Brief 1
Translate this sentence from the GlueGen page into French: "GlueGen uses a complete ANSI C parser and an internal representation (IR) capable of representing all C types to represent the APIs for which it generates interfaces."
Brief 2
Duplicate the stretch of the GlueGen page from "GlueGen Native Data" through "your Java application.".
Brief 3
Pick up the GlueGen page after its final sentence and continue writing it.

Selected passage
········
GlueGen Native Data & Function Mapping for Java™

References

Overview

GlueGen is a compiler for function and data-structure declarations, generating Java and JNI C code offline at compile time and allows using native libraries within your Java application.

It reads ANSI C header files and separate configuration files which provide control over many aspects of the glue code generation. GlueGen uses a complete ANSI C parser and an internal representation (IR) capable of representing all C types to represent the APIs for which it generates interfaces. It has the ability to perform significant transformations on the IR before glue code emission.

GlueGen can produce native foreign function bindings to Java as well as map native data structures to be fully accessible from Java including potential calls to embedded function pointer.

GlueGen is also capable to bind even low-level APIs such as the Java Native Interface (JNI) and the AWT Native Interface (JAWT) back up to the Java programming language.

GlueGen utilizes JCPP, migrated C preprocessor written in Java.

GlueGen is used for the JogAmp projects JOAL, JOGL and JOCL.

GlueGen is part of the JogAmp project.

Primitive Mapping

Gluegen has build-in types (terminal symbols) for:

type java-bits native-bits
x32
native bits
x64
type signed origin
void 0 0 0 void void ANSI-C
char 8 8 8 integer any ANSI-C
short 16 16 16 integer any ANSI-C
int 32 32 32 integer any ANSI-C
long 64 32 32 integer any ANSI-C - Windows
long 64 32 64 integer any ANSI-C - Unix
float 32 32 32 float signed ANSI-C
double 64 64 64 double signed ANSI-C
__int32 32 32 32 integer any windows
__int64 64 64 64 integer any windows
int8_t 8 8 8 integer signed stdint.h
uint8_t 8 8 8 integer unsigned stdint.h
int16_t 16 16 16 integer signed stdint.h
uint16_t 16 16 16 integer unsigned stdint.h
int32_t 32 32 32 integer signed stdint.h
uint32_t 32 32 32 integer unsigned stdint.h
int64_t 64 64 64 integer signed stdint.h
uint64_t 64 64 64 integer unsigned stdint.h
intptr_t 64 32 64 integer signed stdint.h
uintptr_t 64 32 64 integer unsigned stdint.h
ptrdiff_t 64 32 64 integer signed stddef.h
size_t 64 32 64 integer unsigned stddef.h
wchar_t 32 32 32 integer signed stddef.h

Warning: Try to avoid unspecified bit sized types, especially long, since it differs on Unix and Windows!
Notes:

String Mapping

Function return String values

Function return values are currently mapped from char* to Java String using UTF-8 via JNI function

jstring NewStringUTF(JNIEnv *env, const char *bytes)

FIXME: This might need more flexibility in case UTF-8 is not suitable for 8-bit wide char mappings or wide characters, e.g. for UTF-16 needs to be supported.

Function argument String values

Function argument values are either mapped from char* to Java String using UTF-8 via JNI function

const char * GetStringUTFChars(JNIEnv *env, jstring string, jboolean *isCopy).
········
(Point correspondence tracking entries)
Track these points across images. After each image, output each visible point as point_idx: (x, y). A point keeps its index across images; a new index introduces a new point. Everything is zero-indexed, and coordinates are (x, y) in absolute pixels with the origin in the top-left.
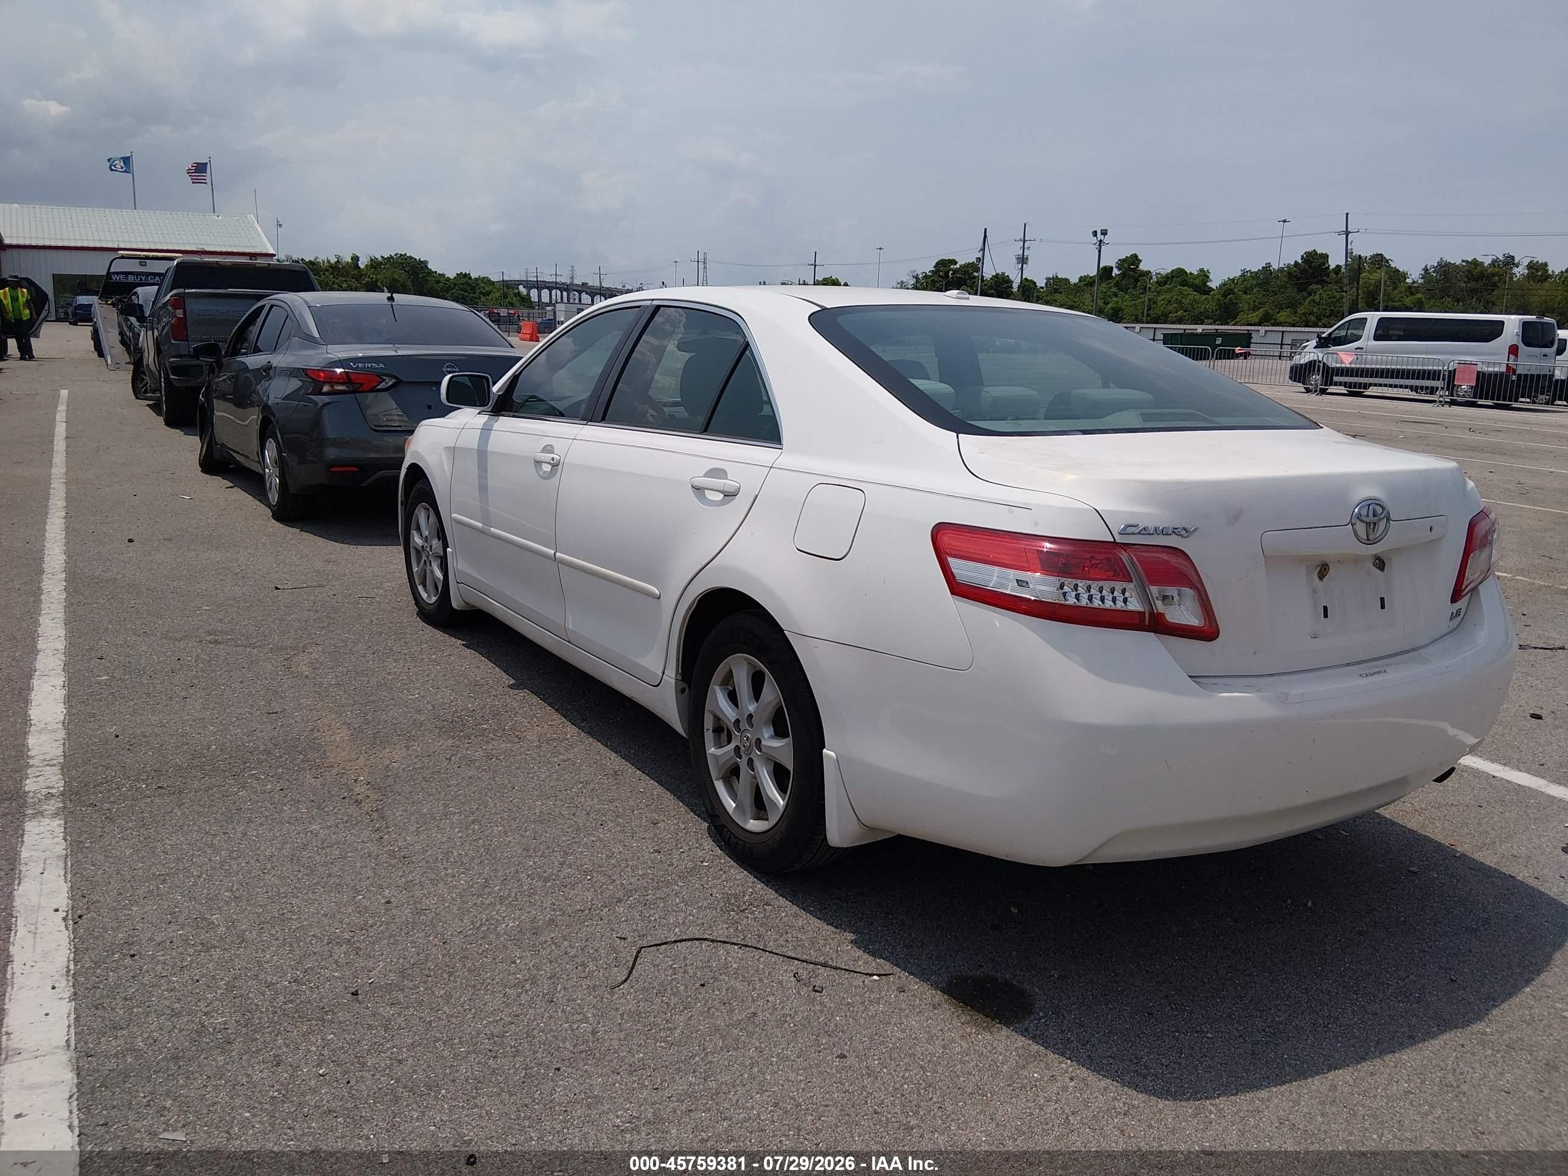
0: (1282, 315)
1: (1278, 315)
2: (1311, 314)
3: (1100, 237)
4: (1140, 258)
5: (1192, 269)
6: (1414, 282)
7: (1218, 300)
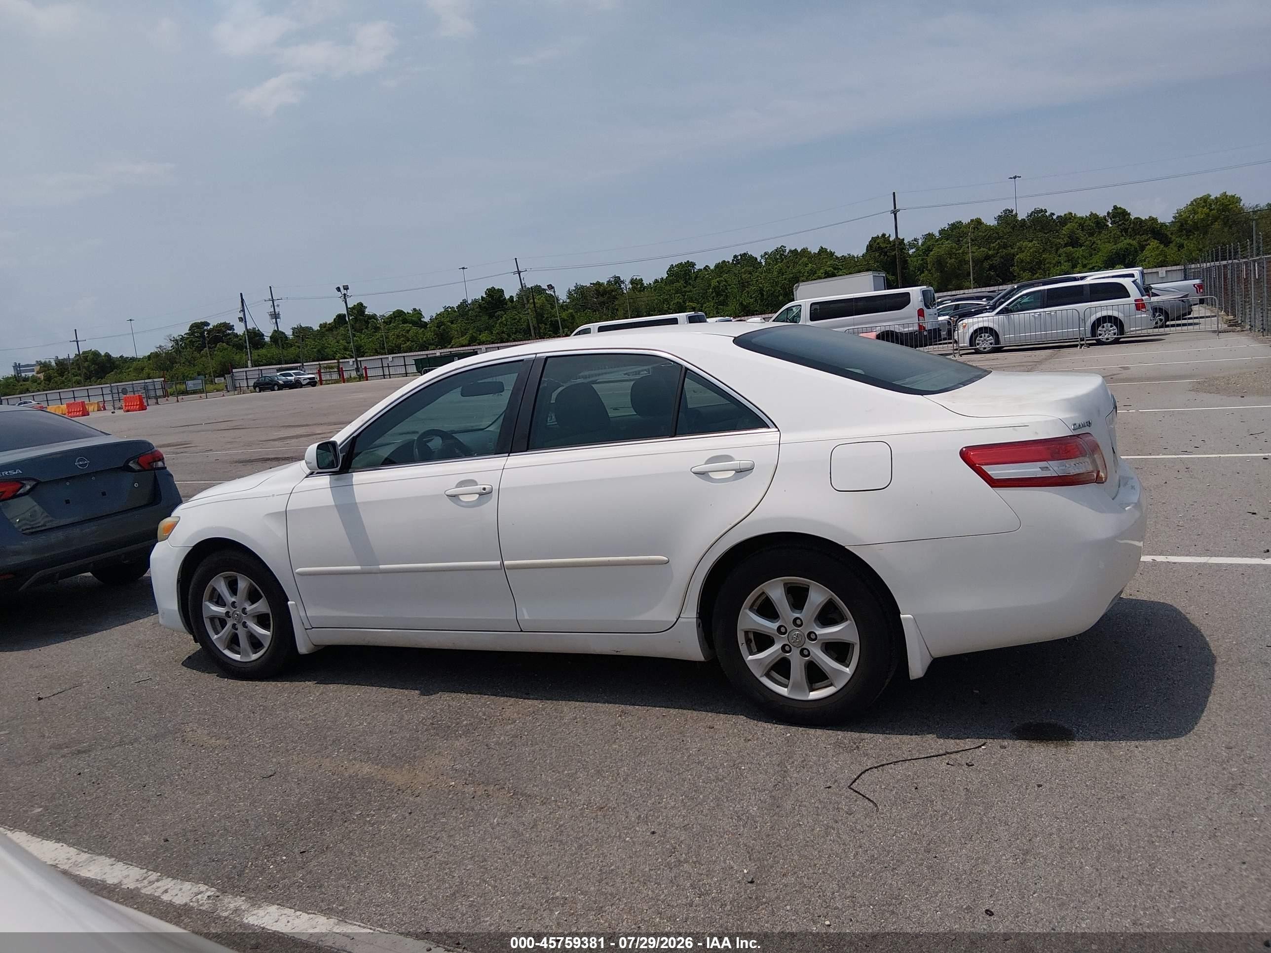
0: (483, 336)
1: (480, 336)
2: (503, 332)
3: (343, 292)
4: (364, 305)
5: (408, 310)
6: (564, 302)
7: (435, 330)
········
Answer section 1
GlueGen utilise un analyseur ANSI C complet et une représentation interne (IR) capable de représenter tous les types C afin de représenter les API pour lesquelles il génère des interfaces.

Answer section 2
GlueGen Native Data & Function Mapping for Java™

References

Overview

GlueGen is a compiler for function and data-structure declarations, generating Java and JNI C code offline at compile time and allows using native libraries within your Java application.

Answer section 3
Alternatively, if a 16-bit wide character type has been detected, i.e. short, the native character are mapped to Java using UTF-16 via JNI function

void GetStringRegion(JNIEnv *env, jstring str, jsize start, jsize len, jchar *buf).

Struct String mapping

String value mapping for Struct fields is performed solely from the Java side using Charset and is hence most flexible.

By default, UTF-8 is being used for getter and setter of String values.
The Struct class provides two methods to get and set the used Charset for conversion

  /** Returns the Charset for this class's String mapping, default is StandardCharsets.UTF_8. */
  public static Charset getCharset() { return _charset; };

  /** Sets the Charset for this class's String mapping, default is StandardCharsets.UTF_8. */
  public static void setCharset(Charset cs) { _charset = cs; }

In case the String length has not been configured via ReturnedArrayLength, it will be dynamically calculated via strnlen(aptr, max_len).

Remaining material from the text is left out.